Here's How Long Your Tofu Should Last After Opening
Tofu is the perfect meat substitute; it can be cooked in a number of ways to change its flavor and texture, and it's great as a standalone meal or as an add-on in soups, scrambles, or even salads. In short, tofu is made from soybeans that sit in water for at least four hours; they're then thoroughly crushed and boiled to make soy milk, which eventually hardens and is cut into tofu squares. Once you open that pack of tofu, though, you'll have to use it within about five days for its best quality.
Though it is a meat alternative, tofu is still perishable, so it should be refrigerated. There are shelf-stable varieties, but make sure to check the label to avoid the risk of foodborne illness. Thankfully, there are plenty of ways to use that leftover tofu, and if you find yourself with too much, you can easily freeze it.
How to properly store tofu for freshness
Soy requires the same safe handling as dairy products, so in addition to refrigeration, you should not leave tofu at room temperature for more than two hours or you risk foodborne illness.
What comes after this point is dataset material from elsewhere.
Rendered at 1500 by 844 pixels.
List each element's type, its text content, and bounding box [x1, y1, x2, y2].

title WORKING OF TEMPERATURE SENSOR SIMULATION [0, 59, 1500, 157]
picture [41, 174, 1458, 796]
If you find that you can't use the leftover tofu after opening, it's perfectly fine to freeze.
Tofu might have excess water, so drain this before you freeze it. From there, wrap it well (a layer of plastic wrap and aluminum foil does the trick for most foods) or store it in an airtight container to prevent moisture or oxygen from getting in. It will freeze well for up to three months, per the USDA. The USDA also recommends cutting it into smaller pieces before freezing it and refrigerating it overnight to let it properly thaw before use. There are different types of tofu, which are differentiated by their firmness, but the refrigerator and freezer instructions remain the same for each.
How to tell when tofu has gone bad
If you freeze your tofu, it will last indefinitely. While it might get freezer burn after that three-month period, which could impact its taste and texture, the tofu will remain safe to eat forever as long as it is never defrosted.
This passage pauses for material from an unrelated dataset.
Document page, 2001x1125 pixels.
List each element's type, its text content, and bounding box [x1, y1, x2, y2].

Refrigerated tofu, on the other hand, will start to show signs when it's gone bad. Look, smell, and texture are great tests to know the condition of your tofu — if you have doubts, don't test it by eating it. First and foremost, check its color. That cream or off-white typical color will start to darken as it ages, turning more beige or brown. Any discoloration is a sign that it's past its prime, but mold is a sure sign it's time to toss it. Plus, tofu shouldn't have a noticeable smell. If you take a whiff and get an unpleasant, sour odor, don't eat it. Texture matters, too if — it's slimy, throw it away.